The main premise of Malkiel’s argument, here, is that attempts to predict the behavior of the market are never entirely accurate. While some investors may make a correct gamble on a stock or series of stocks, they do not represent an obvious or guaranteed opportunity that other investors should have taken. Even experienced professionals are prone to the mistakes that lead to significant losses, and the only safe way to invest is minimizing risk for long-term returns.
“During many occasions over the last 45-year period, it looked like the end of the world as we knew it. In 1987, the stock market lost 20 percent of its value in a single day. When the dot.com bubble burst in 2000, some of the best-known growth companies lost most of their value. Apple fell by more than 80 percent, and Amazon lost more than 90 percent of its value. During the financial crisis of 2007-2008, obituaries were written about the capitalist system itself. And as the COVID-19 pandemic worsened in 2020, many press reports assured us that the world had fundamentally and irreparably changed. But enough of all this. The important point is that an investor saving $100 a month and putting it into an equity mutual fund became a millionaire.”
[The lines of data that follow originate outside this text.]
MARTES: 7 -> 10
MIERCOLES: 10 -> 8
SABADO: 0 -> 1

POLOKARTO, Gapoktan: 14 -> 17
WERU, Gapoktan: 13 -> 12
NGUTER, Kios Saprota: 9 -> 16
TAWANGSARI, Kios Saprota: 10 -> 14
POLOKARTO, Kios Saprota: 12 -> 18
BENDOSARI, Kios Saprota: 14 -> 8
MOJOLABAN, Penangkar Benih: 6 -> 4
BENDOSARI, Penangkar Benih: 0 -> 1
The examples Malkiel provides in this passage illustrate the lows the market can reach in times of crisis. However, his comment at the end of the passage asserts the soundness of long-term, balanced investing, in which the investor saving $100 a month in an equity mutual fund survives the catastrophes by avoiding the pitfalls of greed and crowd psychology.
“It was his opinion that professional investors prefer to devote their energies not to estimating intrinsic values, but rather to analyzing how the crowd of investors is likely to behave in the future and how during periods of optimism they tend to build their hopes into castles in the air. The successful investor tries to beat the gun by estimating what investment situations are most susceptible to public castle-building and then buying before the crowd.”
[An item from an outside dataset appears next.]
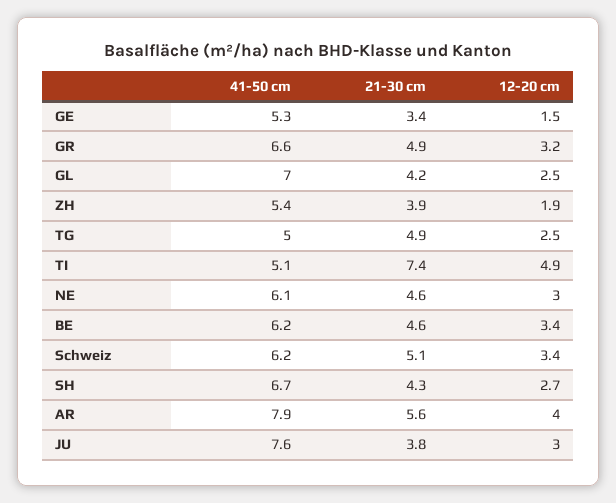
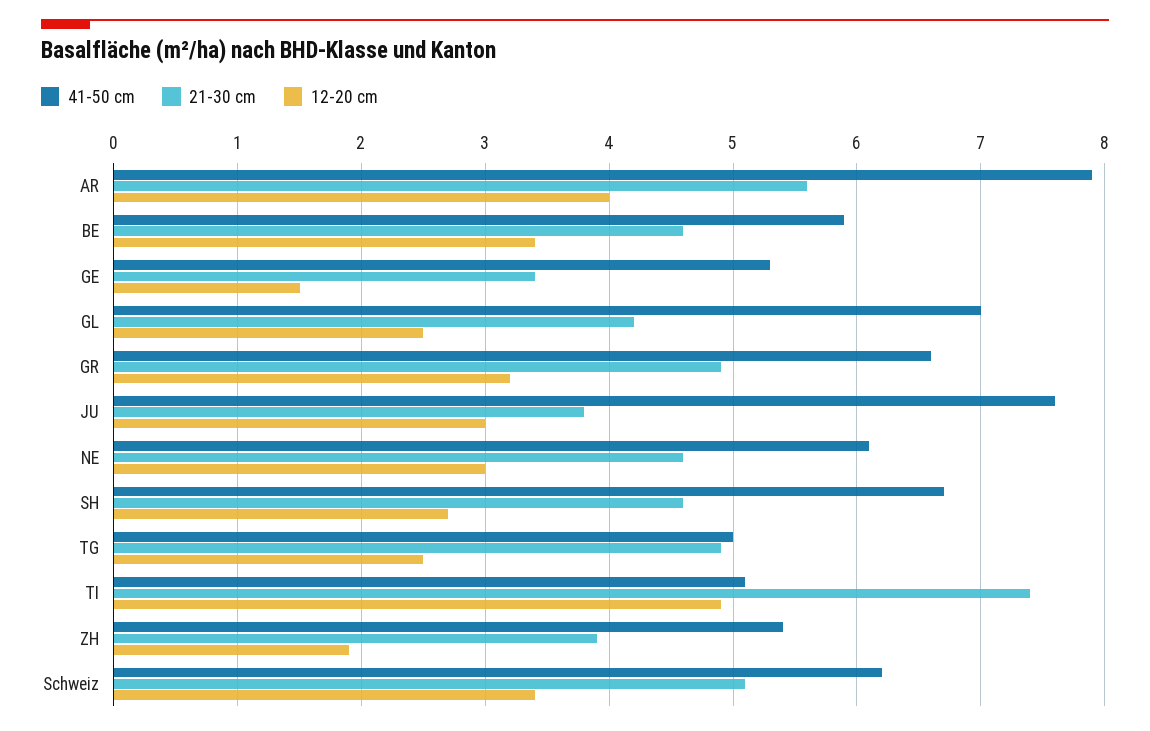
41-50 cm, BE: 6.2 -> 5.9
21-30 cm, SH: 4.3 -> 4.6

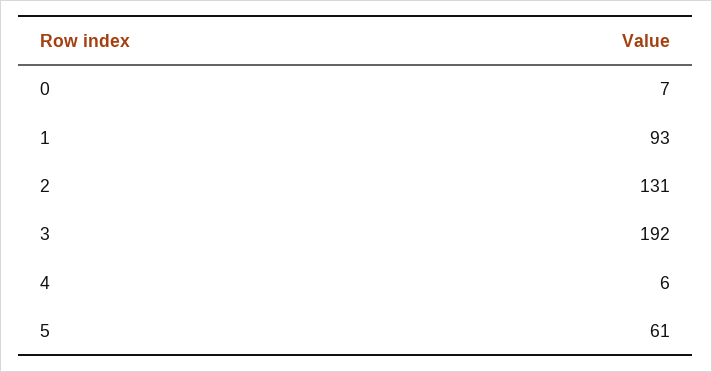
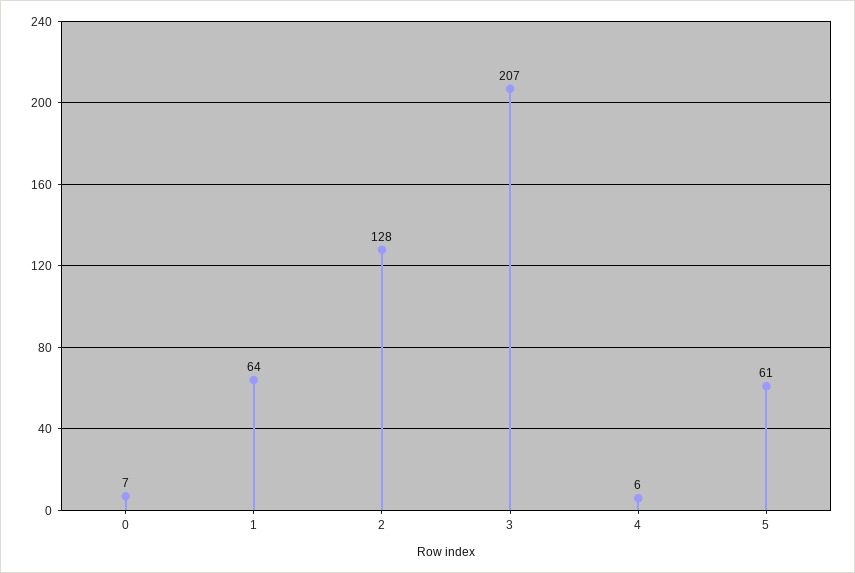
1: 93 -> 64
2: 131 -> 128
3: 192 -> 207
Keynes’s idea of castles in the air capitalizes on crowd psychology, while firm-foundation theory rests on an equilibrium reached over time. Essentially, Keynes’s method only works in short-term buying and selling, in which a new issue might be overpriced shortly after the IPO, and investors who buy an initial offering can sell at a higher price for a profit. However, if an investor buys too late, they risk selling at the lower price following a crash, making the investment risky.